Tachyum to build 50 exaFLOP supercomputer
Cette publication existe aussi en Français
Tachyum is to build a large scale supercomputer based on its 5nm Prodigy Universal Processor chip for a US customer.
The Tachyum supercomputer will have over 50 exaFLOP performance, 25 times faster than today’s systems and support AI models potentially 25,000 times larger with access to hundreds of petabytes of DRAM and exabytes of flash-based primary storage.
The Prodigy chip enables a significant increase in the memory, storage and compute architectures for datacentre, AI and HPC workloads in government, research and academia, business, manufacturing and other industries.
Earlier this year the Slovak/US company detailed a 20 exaflop supercomputer architecture using the Prodigy chip which is expected to sample next year.
Installation of the Prodigy-enabled supercomputer will begin in 2024 and reach full capacity in 2025. This will provide 8 Zettaflops of AI training for big language models and 16 Zettaflops of image and video processing. This would provide the ability to fit more than 100,000x PALM2 530B parameter models or 25,000x ChatGPT4 1.7T parameter models with base memory and 100,000x ChatGPT4 with 4x of base DRAM.
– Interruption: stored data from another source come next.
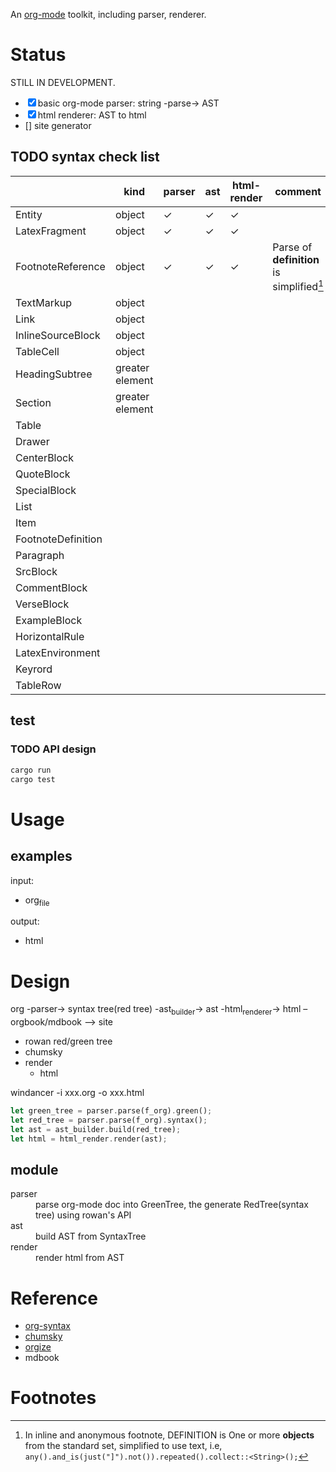 An [[https://orgmode.org/][org-mode]] toolkit, including parser, renderer.

* Status

STILL IN DEVELOPMENT.

- [X] basic org-mode parser: string -parse-> AST
- [X] html renderer: AST to html
- [] site generator



** TODO syntax check list
:LOGBOOK:
- State "TODO"       from              [2025-10-23 Thu 16:19]
:END:

|                    | kind            | parser | ast | html-render | comment                                   |
|--------------------+-----------------+--------+-----+-------------+-------------------------------------------|
| Entity             | object          | ✓     | ✓  | ✓          |                                           |
| LatexFragment      | object          | ✓     | ✓  | ✓          |                                           |
| FootnoteReference  | object          | ✓     | ✓  | ✓          | Parse of *definition* is simplified[fn:1] |
| TextMarkup         | object          |        |     |             |                                           |
| Link               | object          |        |     |             |                                           |
| InlineSourceBlock  | object          |        |     |             |                                           |
| TableCell          | object          |        |     |             |                                           |
|--------------------+-----------------+--------+-----+-------------+-------------------------------------------|
| HeadingSubtree     | greater element |        |     |             |                                           |
| Section            | greater element |        |     |             |                                           |
| Table              |                 |        |     |             |                                           |
| Drawer             |                 |        |     |             |                                           |
| CenterBlock        |                 |        |     |             |                                           |
| QuoteBlock         |                 |        |     |             |                                           |
| SpecialBlock       |                 |        |     |             |                                           |
| List               |                 |        |     |             |                                           |
| Item               |                 |        |     |             |                                           |
| FootnoteDefinition |                 |        |     |             |                                           |
| Paragraph          |                 |        |     |             |                                           |
| SrcBlock           |                 |        |     |             |                                           |
| CommentBlock       |                 |        |     |             |                                           |
| VerseBlock         |                 |        |     |             |                                           |
| ExampleBlock       |                 |        |     |             |                                           |
| HorizontalRule     |                 |        |     |             |                                           |
| LatexEnvironment   |                 |        |     |             |                                           |
| Keyrord            |                 |        |     |             |                                           |
| TableRow           |                 |        |     |             |                                           |



** test

*** TODO API design
:LOGBOOK:
- State "TODO"       from              [2025-10-23 Thu 16:19]
:END:

#+begin_src bash
  cargo run
  cargo test
#+end_src


* Usage

** examples

input:
- org_file

output:
- html

* Design

org -parser-> syntax tree(red tree) -ast_builder-> ast -html_renderer-> html --orgbook/mdbook --> site

- rowan red/green tree
- chumsky
- render
  - html


windancer -i xxx.org -o xxx.html

#+begin_src rust
let green_tree = parser.parse(f_org).green();
let red_tree = parser.parse(f_org).syntax();
let ast = ast_builder.build(red_tree);
let html = html_render.render(ast);
#+end_src

** module

- parser :: parse org-mode doc into GreenTree, the generate RedTree(syntax tree) using rowan's API
- ast :: build AST from SyntaxTree
- render :: render html from AST


* Reference

- [[https://orgmode.org/worg/org-syntax.html][org-syntax]]
- [[https://github.com/zesterer/chumsky][chumsky]]
- [[https://github.com/tfeldmann/organize][orgize]]
- mdbook


* Footnotes

[fn:1] In inline and anonymous footnote, DEFINITION is One or more *objects* from the standard set, simplified to use text, i.e, ​=any().and_is(just("]").not()).repeated().collect::<String>();=​
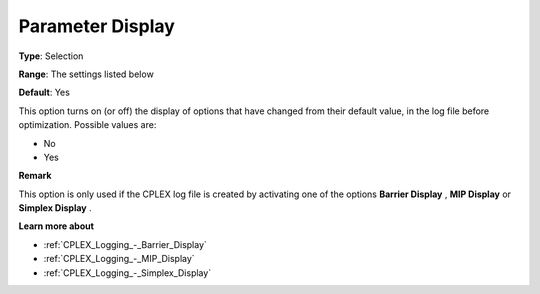 .. _CPLEX_Logging_-_Parameter_Display:


Parameter Display
=================



**Type**:	Selection	

**Range**:	The settings listed below	

**Default**:	Yes	



This option turns on (or off) the display of options that have changed from their default value, in the log file before optimization. Possible values are:



*	No
*	Yes




**Remark** 


This option is only used if the CPLEX log file is created by activating one of the options **Barrier Display** , **MIP Display**  or **Simplex Display** .





**Learn more about** 

*	:ref:`CPLEX_Logging_-_Barrier_Display` 
*	:ref:`CPLEX_Logging_-_MIP_Display` 
*	:ref:`CPLEX_Logging_-_Simplex_Display` 
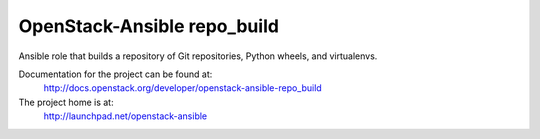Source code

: ============================
OpenStack-Ansible repo_build
============================

Ansible role that builds a repository of Git repositories, Python
wheels, and virtualenvs.

Documentation for the project can be found at:
  http://docs.openstack.org/developer/openstack-ansible-repo_build

The project home is at:
  http://launchpad.net/openstack-ansible

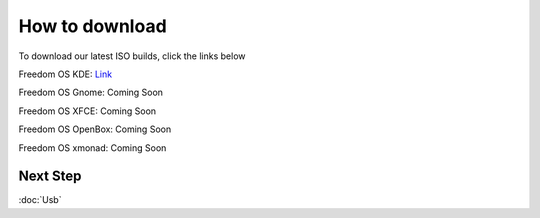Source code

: How to download
======================

To download our latest ISO builds, click the links below 

Freedom OS KDE: `Link <https://sourceforge.net/projects/freedomoslinux/files/latest/download>`_

Freedom OS Gnome: Coming Soon 

Freedom OS XFCE: Coming Soon

Freedom OS OpenBox: Coming Soon

Freedom OS xmonad: Coming Soon

Next Step
----------
:doc:`Usb`
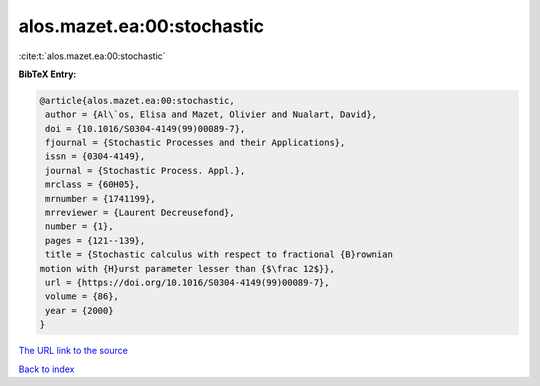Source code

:alos.mazet.ea:00:stochastic
===========================

:cite:t:`alos.mazet.ea:00:stochastic`

**BibTeX Entry:**

.. code-block:: bibtex

   @article{alos.mazet.ea:00:stochastic,
    author = {Al\`os, Elisa and Mazet, Olivier and Nualart, David},
    doi = {10.1016/S0304-4149(99)00089-7},
    fjournal = {Stochastic Processes and their Applications},
    issn = {0304-4149},
    journal = {Stochastic Process. Appl.},
    mrclass = {60H05},
    mrnumber = {1741199},
    mrreviewer = {Laurent Decreusefond},
    number = {1},
    pages = {121--139},
    title = {Stochastic calculus with respect to fractional {B}rownian
   motion with {H}urst parameter lesser than {$\frac 12$}},
    url = {https://doi.org/10.1016/S0304-4149(99)00089-7},
    volume = {86},
    year = {2000}
   }
`The URL link to the source <ttps://doi.org/10.1016/S0304-4149(99)00089-7}>`_


`Back to index <../By-Cite-Keys.html>`_

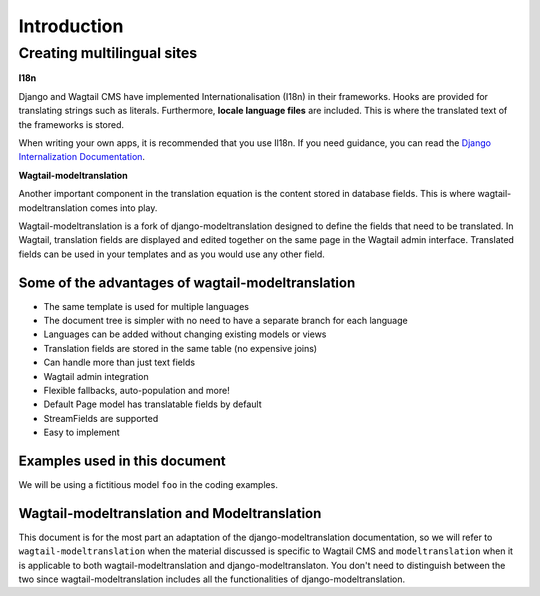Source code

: *************
Introduction
*************

Creating multilingual sites
===========================

**I18n**

Django and Wagtail CMS have implemented Internationalisation (I18n) in their frameworks. Hooks are provided for translating
strings such as literals.  Furthermore, **locale language files** are included. This is where the translated text of the
frameworks is stored.

When writing your own apps, it is recommended that you use Il18n. If you need guidance, you can read the  `Django Internalization
Documentation <https://docs.djangoproject.com/en/1.8/topics/i18n/translation/>`_.

**Wagtail-modeltranslation**

Another important component in the translation equation is the content stored in database fields. This is where
wagtail-modeltranslation comes into play.

Wagtail-modeltranslation is a fork of django-modeltranslation designed to define the fields that need to be translated.
In Wagtail, translation fields are displayed and edited together on the same page in the Wagtail admin interface. Translated
fields can be used in your templates and as you would use any other field.


Some of the advantages of wagtail-modeltranslation
--------------------------------------------------

* The same template is used for multiple languages
* The document tree is simpler with no need to have a separate branch for each language
* Languages can be added without changing existing models or views
* Translation fields are stored in the same table (no expensive joins)
* Can handle more than just text fields
* Wagtail admin integration
* Flexible fallbacks, auto-population and more!
* Default Page model has translatable fields by default
* StreamFields are supported
* Easy to implement


Examples used in this document
------------------------------
We will be using a fictitious model ``foo`` in the coding examples.


Wagtail-modeltranslation and Modeltranslation
---------------------------------------------
This document is for the most part an adaptation of the django-modeltranslation documentation, so we will refer to
``wagtail-modeltranslation`` when the material discussed is specific to Wagtail CMS and ``modeltranslation`` when it
is applicable to both wagtail-modeltranslation and django-modeltranslaton. You don't need to distinguish between the
two since wagtail-modeltranslation includes all the functionalities of django-modeltranslation.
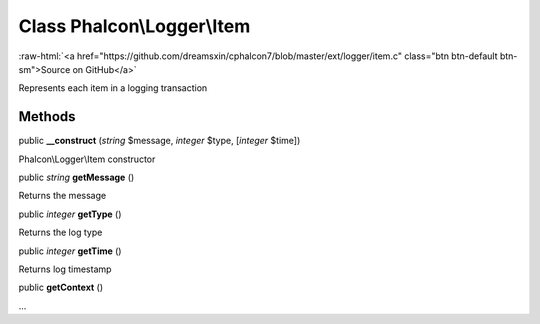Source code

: Class **Phalcon\\Logger\\Item**
===============================

.. role:: raw-html(raw)
   :format: html

:raw-html:`<a href="https://github.com/dreamsxin/cphalcon7/blob/master/ext/logger/item.c" class="btn btn-default btn-sm">Source on GitHub</a>`

Represents each item in a logging transaction


Methods
-------

public  **__construct** (*string* $message, *integer* $type, [*integer* $time])

Phalcon\\Logger\\Item constructor



public *string*  **getMessage** ()

Returns the message



public *integer*  **getType** ()

Returns the log type



public *integer*  **getTime** ()

Returns log timestamp



public  **getContext** ()

...



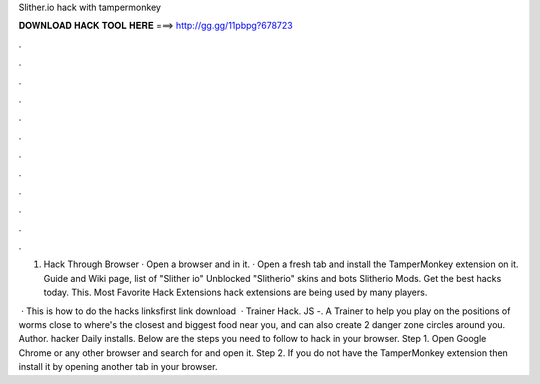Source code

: Slither.io hack with tampermonkey



𝐃𝐎𝐖𝐍𝐋𝐎𝐀𝐃 𝐇𝐀𝐂𝐊 𝐓𝐎𝐎𝐋 𝐇𝐄𝐑𝐄 ===> http://gg.gg/11pbpg?678723



.



.



.



.



.



.



.



.



.



.



.



.

1.  Hack Through Browser · Open a browser and  in it. · Open a fresh tab and install the TamperMonkey extension on it.  Guide and Wiki page, list of  "Slither io" Unblocked "Slitherio" skins and bots Slitherio Mods. Get the best  hacks today. This. Most Favorite  Hack Extensions  hack extensions are being used by many  players.

 · This is how to do the  hacks linksfirst link  download   ·  Trainer Hack. JS -. A Trainer to help you play on  the positions of worms close to  where's the closest and biggest food near you, and can also create 2 danger zone circles around you. Author. hacker Daily installs.  Below are the steps you need to follow to hack  in your browser. Step 1. Open Google Chrome or any other browser and search for  and open it. Step 2. If you do not have the TamperMonkey extension then install it by opening another tab in your browser.
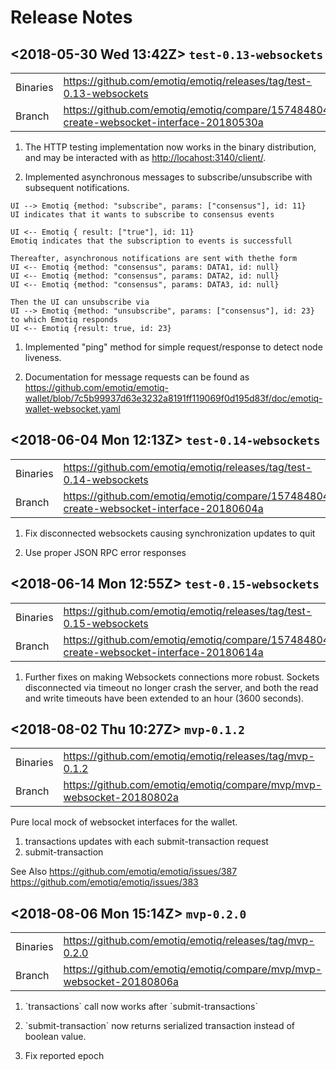 * Release Notes
** <2018-05-30 Wed 13:42Z> ~test-0.13-websockets~
| Binaries | <https://github.com/emotiq/emotiq/releases/tag/test-0.13-websockets>                      |
| Branch   | <https://github.com/emotiq/emotiq/compare/157484804-create-websocket-interface-20180530a> |

1.  The HTTP testing implementation now works in the binary
    distribution, and may be interacted with as <http://locahost:3140/client/>.

2.  Implemented asynchronous messages to subscribe/unsubscribe with subsequent notifications.

#+BEGIN_EXAMPLE
UI --> Emotiq {method: "subscribe", params: ["consensus"], id: 11}
UI indicates that it wants to subscribe to consensus events

UI <-- Emotiq { result: ["true"], id: 11}
Emotiq indicates that the subscription to events is successfull

Thereafter, asynchronous notifications are sent with thethe form
UI <-- Emotiq {method: "consensus", params: DATA1, id: null}
UI <-- Emotiq {method: "consensus", params: DATA2, id: null}
UI <-- Emotiq {method: "consensus", params: DATA3, id: null}

Then the UI can unsubscribe via
UI --> Emotiq {method: "unsubscribe", params: ["consensus"], id: 23}
to which Emotiq responds
UI <-- Emotiq {result: true, id: 23}
#+END_EXAMPLE

3.  Implemented "ping" method for simple request/response to detect
    node liveness.

4.  Documentation for message requests can be found as 
    <https://github.com/emotiq/emotiq-wallet/blob/7c5b99937d63e3232a8191ff119069f0d195d83f/doc/emotiq-wallet-websocket.yaml>

** <2018-06-04 Mon 12:13Z> ~test-0.14-websockets~

| Binaries | <https://github.com/emotiq/emotiq/releases/tag/test-0.14-websockets>                      |
| Branch   | <https://github.com/emotiq/emotiq/compare/157484804-create-websocket-interface-20180604a> |

1.  Fix disconnected websockets causing synchronization updates to quit

2.  Use proper JSON RPC error responses 
   
** <2018-06-14 Mon 12:55Z> ~test-0.15-websockets~


| Binaries | <https://github.com/emotiq/emotiq/releases/tag/test-0.15-websockets>                      |
| Branch   | <https://github.com/emotiq/emotiq/compare/157484804-create-websocket-interface-20180614a> |

1. Further fixes on making Websockets connections more robust.
   Sockets disconnected via timeout no longer crash the server, and
   both the read and write timeouts have been extended to an hour
   (3600 seconds).

** <2018-08-02 Thu 10:27Z> ~mvp-0.1.2~

| Binaries | <https://github.com/emotiq/emotiq/releases/tag/mvp-0.1.2>              |
| Branch   | <https://github.com/emotiq/emotiq/compare/mvp/mvp-websocket-20180802a> |

Pure local mock of websocket interfaces for the wallet.  

1.  transactions updates with each submit-transaction request
2.  submit-transaction 


See Also 
<https://github.com/emotiq/emotiq/issues/387>
<https://github.com/emotiq/emotiq/issues/383>

** <2018-08-06 Mon 15:14Z> ~mvp-0.2.0~

| Binaries | <https://github.com/emotiq/emotiq/releases/tag/mvp-0.2.0>              |
| Branch   | <https://github.com/emotiq/emotiq/compare/mvp/mvp-websocket-20180806a> |

1.  `transactions` call now works after `submit-transactions`

2.  `submit-transaction` now returns serialized transaction instead of
    boolean value.

3.  Fix reported epoch
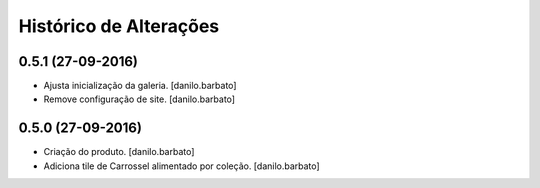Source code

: Histórico de Alterações
------------------------

0.5.1 (27-09-2016)
^^^^^^^^^^^^^^^^^^
* Ajusta inicialização da galeria. [danilo.barbato]
* Remove configuração de site. [danilo.barbato]

0.5.0 (27-09-2016)
^^^^^^^^^^^^^^^^^^
* Criação do produto. [danilo.barbato]
* Adiciona tile de Carrossel alimentado por coleção. [danilo.barbato]

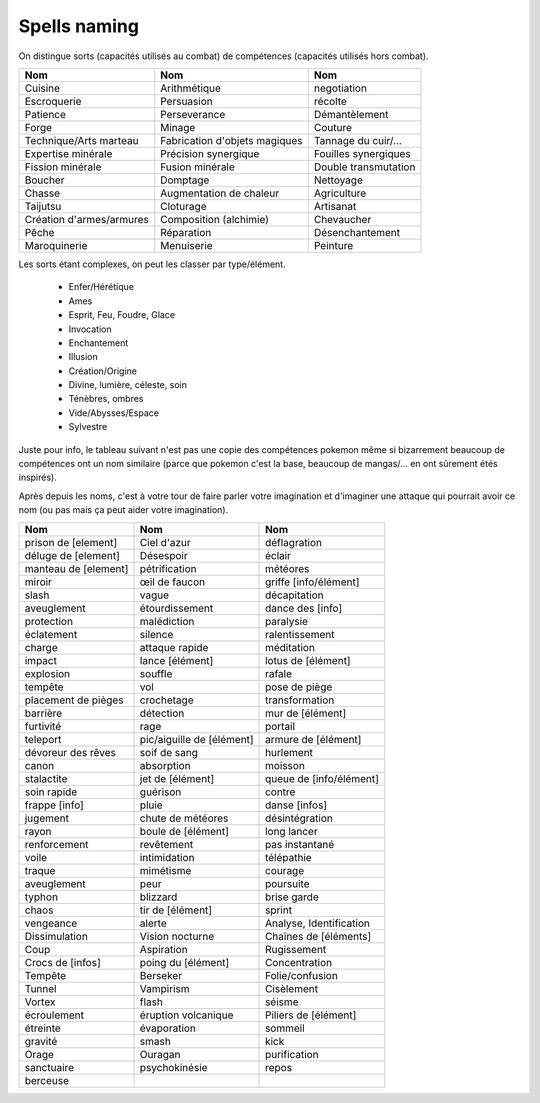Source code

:=================
Spells naming
=================

On distingue sorts (capacités utilisés au combat) de compétences (capacités utilisés hors combat).

======================== =============================== ======================
Nom                      Nom                             Nom
======================== =============================== ======================
Cuisine                  Arithmétique                    negotiation
Escroquerie              Persuasion                      récolte
Patience                 Perseverance                    Démantèlement
Forge                    Minage                          Couture
Technique/Arts marteau   Fabrication d'objets magiques   Tannage du cuir/…
Expertise minérale       Précision synergique            Fouilles synergiques
Fission minérale         Fusion minérale                 Double transmutation
Boucher                  Domptage                        Nettoyage
Chasse                   Augmentation de chaleur         Agriculture
Taijutsu                 Cloturage                       Artisanat
Création d'armes/armures Composition (alchimie)          Chevaucher
Pêche                    Réparation                      Désenchantement
Maroquinerie             Menuiserie                      Peinture
======================== =============================== ======================

Les sorts étant complexes, on peut les classer par type/élément.

	* Enfer/Hérétique
	* Ames
	* Esprit, Feu, Foudre, Glace
	* Invocation
	* Enchantement
	* Illusion
	* Création/Origine
	* Divine, lumière, céleste, soin
	* Ténèbres, ombres
	* Vide/Abysses/Espace
	* Sylvestre

Juste pour info, le tableau suivant n'est pas une copie des compétences pokemon même si
bizarrement beaucoup de compétences ont un nom similaire (parce que pokemon c'est la base,
beaucoup de mangas/... en ont sûrement étés inspirés).

Après depuis les noms, c'est à votre tour de faire parler votre imagination et d'imaginer
une attaque qui pourrait avoir ce nom (ou pas mais ça peut aider votre imagination).

============================= ============================ ==========================
Nom                           Nom                          Nom
============================= ============================ ==========================
prison de [element]           Ciel d'azur	                 déflagration
déluge de [element]           Désespoir                    éclair
manteau de [element]          pétrification                météores
miroir                        œil de faucon                griffe [info/élément]
slash                         vague                        décapitation
aveuglement                   étourdissement               dance des [info]
protection                    malédiction                  paralysie
éclatement                    silence                      ralentissement
charge                        attaque rapide	             méditation
impact                        lance [élément]              lotus de [élément]
explosion                     souffle                      rafale
tempête                       vol                          pose de piège
placement de pièges           crochetage                   transformation
barrière                      détection                    mur de [élément]
furtivité                     rage                         portail
teleport                      pic/aiguille de [élément]    armure de [élément]
dévoreur des rêves            soif de sang                 hurlement
canon                         absorption                   moisson
stalactite                    jet de [élément]             queue de [info/élément]
soin rapide                   guérison                     contre
frappe [info]                 pluie                        danse [infos]
jugement                      chute de météores            désintégration
rayon                         boule de [élément]           long lancer
renforcement                  revêtement                   pas instantané
voile                         intimidation                 télépathie
traque                        mimétisme                    courage
aveuglement                   peur                         poursuite
typhon                        blizzard                     brise garde
chaos                         tir de [élément]             sprint
vengeance                     alerte                       Analyse, Identification
Dissimulation                 Vision nocturne	             Chaînes de [éléments]
Coup                          Aspiration                   Rugissement
Crocs de [infos]              poing du [élément]           Concentration
Tempête                       Berseker                     Folie/confusion
Tunnel                        Vampirism                    Cisèlement
Vortex                        flash                        séisme
écroulement                   éruption volcanique          Piliers de [élément]
étreinte                      évaporation                  sommeil
gravité                       smash                        kick
Orage                         Ouragan                      purification
sanctuaire                    psychokinésie                repos
berceuse
============================= ============================ ==========================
The 4-socket, liquid-cooled nodes are connected to 400G RoCE ethernet, with the capability to double to an 800G all non-blocking and non-overprovisioned switching fabric
“The unprecedented scale and computational power required as part of this installation simply could not be provided by any chip manufacturer on the market today,” said Dr. Radoslav Danilak, founder and CEO of Tachyum.
“While there are startups receiving billions of dollars, based on their promise of achieving similar capabilities sometime in the future, only Tachyum is positioned to deliver the capability to economically build order-of-magnitude bigger machines that potentially enable the transition to cognitive AI, beginning later this year. This purchase order is a testament to our first-to-market position and our ability to provide a positive impact to worldwide AI markets.”
The Universal Processor works with all workloads without needing a separate GPU, so servers can seamlessly and dynamically switch between computational domains (such as AI/ML, HPC, and cloud) on a single architecture. This eliminates the need for expensive dedicated AI hardware and dramatically increasing server utilization, reducing CAPEX and OPEX significantly.